We also have a phone-free time between 5 and 7 pm, Heath and I included. The kids surface from their bedrooms, and skulk around in complete and utter boredom for about 10 minutes, before they find something else to do without even realising it. Homework gets done, they shower, and they even read papery things… the whole thing is miraculous. It just lessens that dependence a little, and reminds them that they can actually get by without the constant ‘fix.’ I am learning to ignore the whining that two hours is too long. I restrain myself from screaming, “Do you even know what I could do with my life in TWO WHOLE, undistracted and uninterrupted HOURS??”
3. Adjust the reigns accordingly. Showing self-control when it comes to time on their tech leads to more freedom. In the same way, when chores are forgotten, responsibilities are neglected, or they begin to run late for stuff, we reign ‘em in. We’ve become good at this, because the nagging/yelling/crying that had to be executed to get stuff done around here was about to kill me.

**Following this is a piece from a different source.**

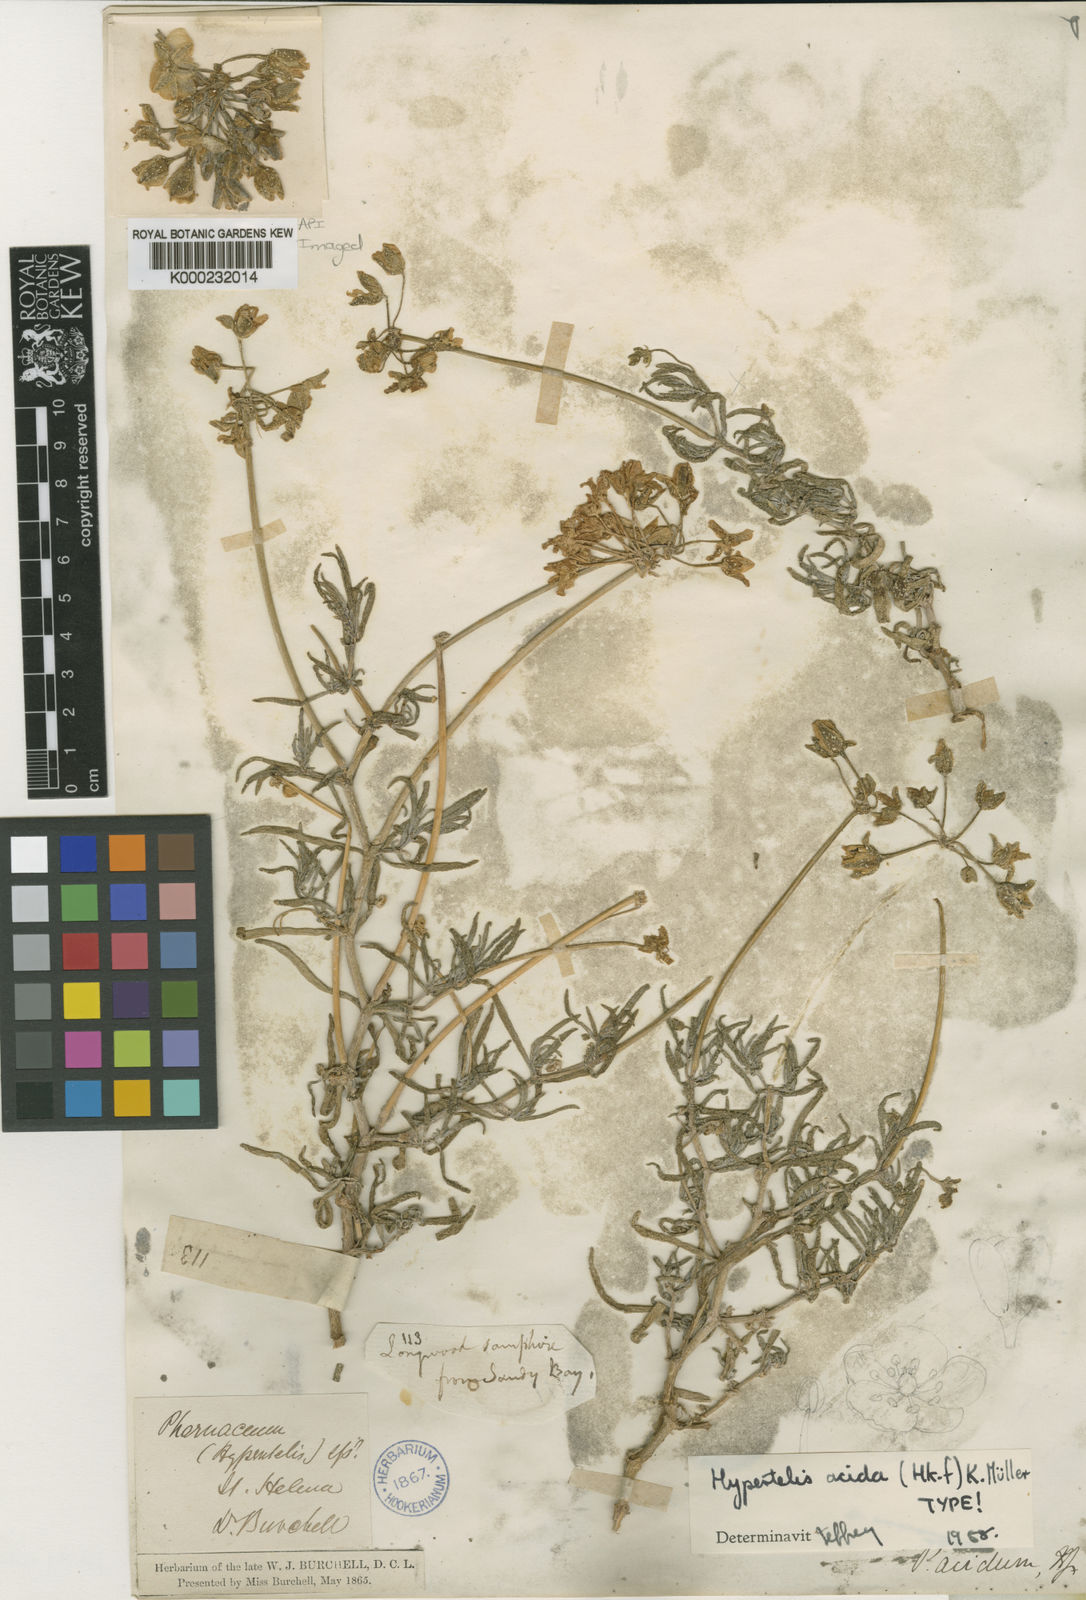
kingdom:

4. The background app of God’s word must always be on ‘refresh.’ I’ve realised that with tech, there’s no point modifying the behaviour, but it needs an examination of the underlying character. The instruction shouldn’t be, “Don’t use bad language,” but rather, “Do not let foul, profane, worthless, or vulgar words ever come out of your mouth (texts), but only such speech as is good for building up others, according to the need and the occasion, so that it will be a blessing to those who hear (read).” Adapted a little from Ephesians 4:29. It’s not a language issue, it’s a character, people-pleasing, needing-to-seem-cool issue, which is so much deeper. The wisdom of man just won’t cut it.
“Don’t send/ask for naked pictures,” becomes, “People look at the outward appearance, but the Lord looks at the heart,” from 1 Samuel 16:7, which helps you to dig deeper into judgement of appearance, rather than character- for themselves, and for others. We have vetoed many wonderful photos of abs on certain profile pics around here.
“Don’t respond to a message when angry or in high emotion,” etc. “He who has knowledge restrains and is careful with his words, and a man of understanding and wisdom has a cool spirit, self-control, an even temper.” Proverbs 17:27 The higher the emotions, the lower the clarity of thought, incorporated with teenage brains which are already murky, spells disaster.
If the principles are being taught into the psych consistently, hopefully they will be the building blocks of the character. Let’s keep building, people! An audio chapter on the way to school, a devotion together here and there, random sharing of your favourite scriptures over dinner- get it in!
It’s exhausting, I’m exhausted. But we’re gonna be okay. And we’re off duty when THEY have kids. That’s when we sit back and laugh, and say, “Yep. Good luck with that,” and let them borrow our picket sign.
May the lessons learned in the quiet or the chaos lead you closer to Him.